:: Task goal ::
Your answer is to be every line of the material that includes the string "master".
----------
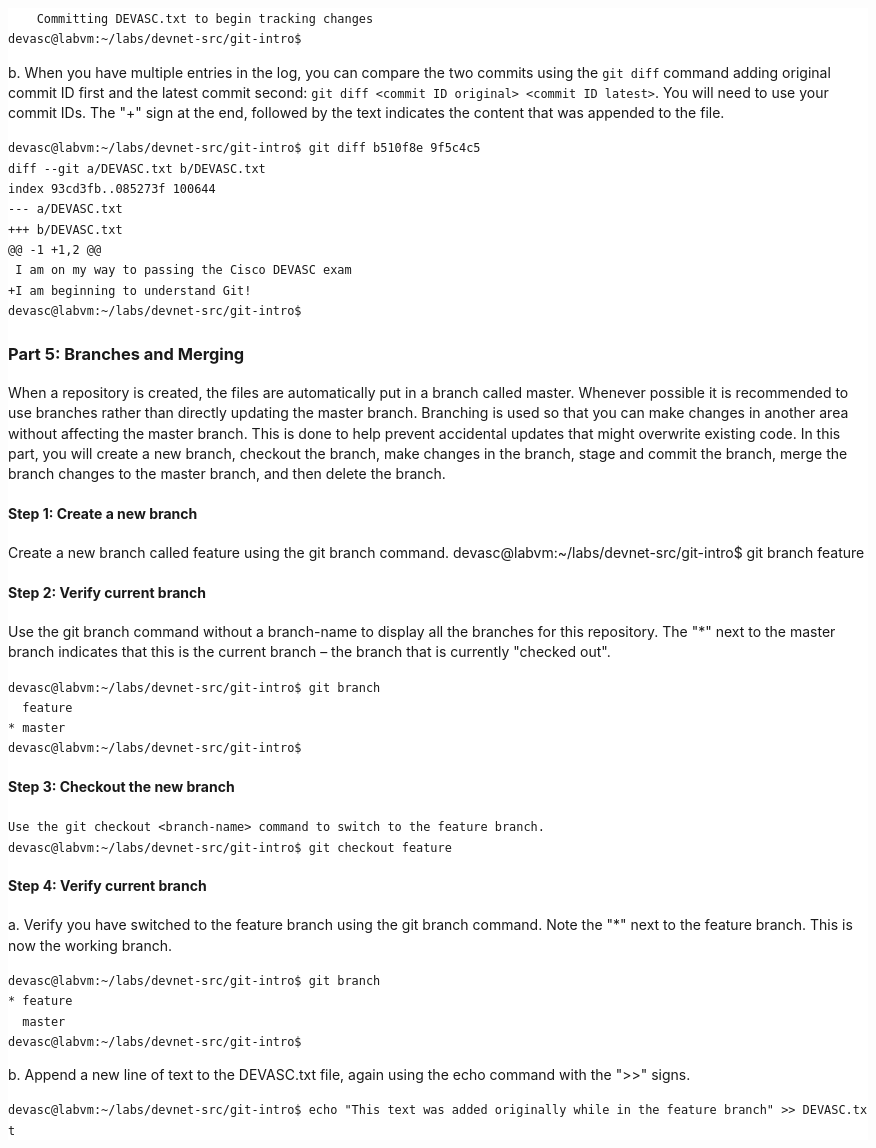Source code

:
 ```console
    Committing DEVASC.txt to begin tracking changes
devasc@labvm:~/labs/devnet-src/git-intro$
```
b.	When you have multiple entries in the log, you can compare the two commits using the ```git diff``` command adding original commit ID first and the latest commit second: ```git diff <commit ID original> <commit ID latest>```. You will need to use your commit IDs. The "+" sign at the end, followed by the text indicates the content that was appended to the file.
```console
devasc@labvm:~/labs/devnet-src/git-intro$ git diff b510f8e 9f5c4c5
diff --git a/DEVASC.txt b/DEVASC.txt
index 93cd3fb..085273f 100644
--- a/DEVASC.txt
+++ b/DEVASC.txt
@@ -1 +1,2 @@
 I am on my way to passing the Cisco DEVASC exam
+I am beginning to understand Git!
devasc@labvm:~/labs/devnet-src/git-intro$
```
### Part 5: Branches and Merging
When a repository is created, the files are automatically put in a branch called master. Whenever possible it is recommended to use branches rather than directly updating the master branch. Branching is used so that you can make changes in another area without affecting the master branch. This is done to help prevent accidental updates that might overwrite existing code.
In this part, you will create a new branch, checkout the branch, make changes in the branch, stage and commit the branch, merge the branch changes to the master branch, and then delete the branch.
#### Step 1: Create a new branch
Create a new branch called feature using the git branch <branch-name> command. 
devasc@labvm:~/labs/devnet-src/git-intro$ git branch feature
#### Step 2: Verify current branch
Use the git branch command without a branch-name to display all the branches for this repository.  The "*" next to the master branch indicates that this is the current branch – the branch that is currently "checked out".
```console
devasc@labvm:~/labs/devnet-src/git-intro$ git branch
  feature
* master
devasc@labvm:~/labs/devnet-src/git-intro$
``` 
#### Step 3: Checkout the new branch
```console
Use the git checkout <branch-name> command to switch to the feature branch.
devasc@labvm:~/labs/devnet-src/git-intro$ git checkout feature
```
#### Step 4: Verify current branch
a.	Verify you have switched to the feature branch using the git branch command. Note the "*" next to the feature branch. This is now the working branch.
```console
devasc@labvm:~/labs/devnet-src/git-intro$ git branch
* feature
  master
devasc@labvm:~/labs/devnet-src/git-intro$
```
b.	Append a new line of text to the DEVASC.txt file, again using the echo command with the ">>" signs. 
```console
devasc@labvm:~/labs/devnet-src/git-intro$ echo "This text was added originally while in the feature branch" >> DEVASC.txt
```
----------
:: Answer space ::
When a repository is created, the files are automatically put in a branch called master. Whenever possible it is recommended to use branches rather than directly updating the master branch. Branching is used so that you can make changes in another area without affecting the master branch. This is done to help prevent accidental updates that might overwrite existing code.
In this part, you will create a new branch, checkout the branch, make changes in the branch, stage and commit the branch, merge the branch changes to the master branch, and then delete the branch.
Use the git branch command without a branch-name to display all the branches for this repository.  The "*" next to the master branch indicates that this is the current branch – the branch that is currently "checked out".
* master
  master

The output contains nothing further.